| TASK DESCRIPTION |
Would you transcribe the line containing "manifests to Registry" and every line after it, through the end of the records below, exactly and with nothing else?

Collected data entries
:::

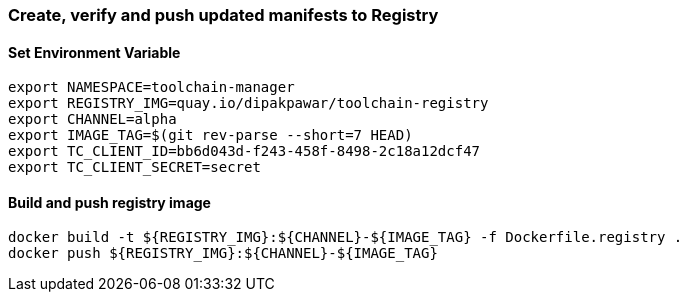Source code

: [id='registry-{cluster}']

=== Create, verify and push updated manifests to Registry

==== Set Environment Variable
```
export NAMESPACE=toolchain-manager
export REGISTRY_IMG=quay.io/dipakpawar/toolchain-registry
export CHANNEL=alpha
export IMAGE_TAG=$(git rev-parse --short=7 HEAD)
export TC_CLIENT_ID=bb6d043d-f243-458f-8498-2c18a12dcf47
export TC_CLIENT_SECRET=secret
```

==== Build and push registry image
```
docker build -t ${REGISTRY_IMG}:${CHANNEL}-${IMAGE_TAG} -f Dockerfile.registry .
docker push ${REGISTRY_IMG}:${CHANNEL}-${IMAGE_TAG}
```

:::

| ANSWER BOX |
=== Create, verify and push updated manifests to Registry

==== Set Environment Variable
```
export NAMESPACE=toolchain-manager
export REGISTRY_IMG=quay.io/dipakpawar/toolchain-registry
export CHANNEL=alpha
export IMAGE_TAG=$(git rev-parse --short=7 HEAD)
export TC_CLIENT_ID=bb6d043d-f243-458f-8498-2c18a12dcf47
export TC_CLIENT_SECRET=secret
```

==== Build and push registry image
```
docker build -t ${REGISTRY_IMG}:${CHANNEL}-${IMAGE_TAG} -f Dockerfile.registry .
docker push ${REGISTRY_IMG}:${CHANNEL}-${IMAGE_TAG}
```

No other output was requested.